## Section: New Results

### Structured Penalties for Log-linear Language Models

Participants : Anil Nelakanti [correspondent] , Cédric Archambeau, Francis Bach, Guillaume Bouchard.

Language models can be formalized as log-linear regression models where the input features represent previously observed contexts up to a certain length $m$. The complexity of existing algorithms to learn the parameters by maximum likelihood scale linearly in $nd$, where $n$ is the length of the training corpus and $d$ is the number of observed features. In [19] we present a model that grows logarithmically in $d$, making it possible to efficiently leverage longer contexts. We account for the sequential structure of natural language using tree-structured penalized objectives to avoid overfitting and achieve better generalization.

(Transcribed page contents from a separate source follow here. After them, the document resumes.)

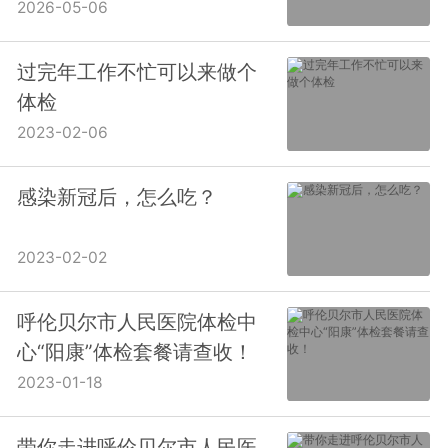
2026-05-06
过完年工作不忙可以来做个
体检
2023-02-06
感染新冠后，怎么吃？
2023-02-02
呼伦贝尔市人民医院体检中
心“阳康”体检套餐请查收！
2023-01-18
带你走进呼伦贝尔市人民医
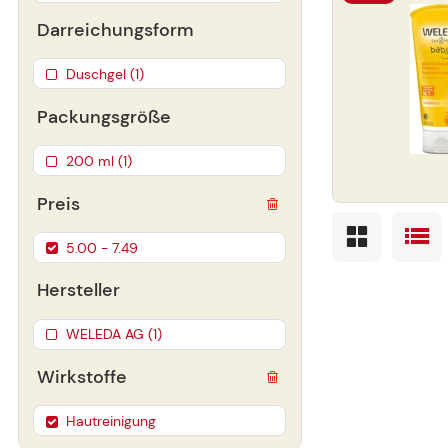
Darreichungsform
Duschgel (1)
Packungsgröße
200 ml (1)
Preis
5.00 - 7.49
Hersteller
WELEDA AG (1)
Wirkstoffe
Hautreinigung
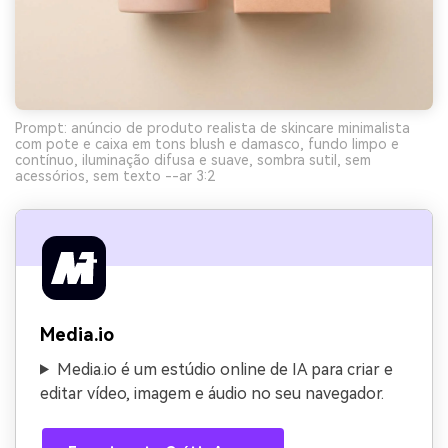
Prompt: anúncio de produto realista de skincare minimalista
com pote e caixa em tons blush e damasco, fundo limpo e
contínuo, iluminação difusa e suave, sombra sutil, sem
acessórios, sem texto --ar 3:2
Media.io
Media.io é um estúdio online de IA para criar e
editar vídeo, imagem e áudio no seu navegador.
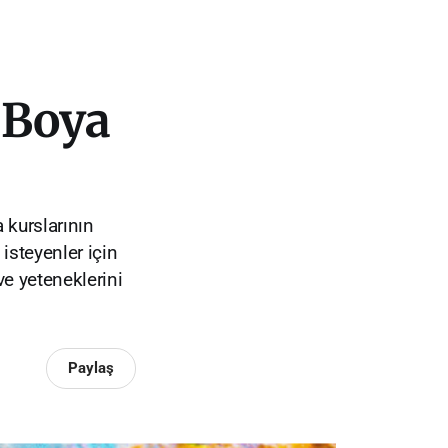
 Boya
 kurslarının
 isteyenler için
ve yeteneklerini
Paylaş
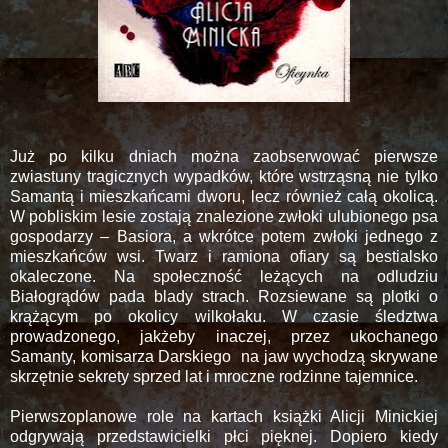
Już po kilku dniach można zaobserwować pierwsze
zwiastuny tragicznych wypadków, które wstrząsną nie tylko
Samantą i mieszkańcami dworu, lecz również całą okolicą.
W pobliskim lesie zostają znalezione zwłoki ulubionego psa
gospodarzy – Basiora, a wkrótce potem zwłoki jednego z
mieszkańców wsi. Twarz i ramiona ofiary są bestialsko
okaleczone. Na społeczność leżących na odludziu
Białogrądów pada blady strach. Rozsiewane są plotki o
krążącym po okolicy wilkołaku. W czasie śledztwa
prowadzonego, jakżeby inaczej, przez ukochanego
Samanty, komisarza Darskiego
na jaw wychodzą skrywane
skrzętnie sekrety sprzed lat i mroczne rodzinne tajemnice.
Pierwszoplanowe role na kartach książki Alicji Minickiej
odgrywają przedstawicielki płci pięknej. Dopiero kiedy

Language models are crucial parts of advanced natural language processing pipelines, such as speech recognition [45] , machine translation [47] , or information retrieval [92] . When a sequence of symbols is observed, a language model predicts the probability of occurrence of the next symbol in the sequence. Models based on so-called back-off smoothing have shown good predictive power [60] . In particular, Kneser-Ney (KN) and its variants [66] are still achieving state-of-the-art results for more than a decade after they were originally proposed. Smoothing methods are in fact clever heuristics that require tuning parameters in an ad-hoc fashion. Hence, more principled ways of learning language models have been proposed based on maximum entropy [50] or conditional random fields [81] , or by adopting a Bayesian approach [94] .

We focus on penalized maximum likelihood estimation in log-linear models.
In contrast to language models based on *unstructured* norms such as ${\ell}_{2}$ (quadratic penalties) or ${\ell}_{1}$ (absolute discounting), we use *tree-structured* norms [96] , [65] . Structured penalties have been successfully applied to various NLP tasks, including chunking and named entity recognition [74] , but not language modeling. Such penalties are particularly well-suited to this problem as they mimic the nested nature of word contexts. However, existing optimizing techniques are not scalable for large contexts $m$.

We show that structured tree norms provide an efficient framework for language modeling.
Furthermore, we give the first algorithm for structured ${\ell}_{\infty}$ tree norms with a complexity nearly linear in the number of nodes. This leads to a memory-efficient *and* time-efficient learning algorithm for generalized linear language models.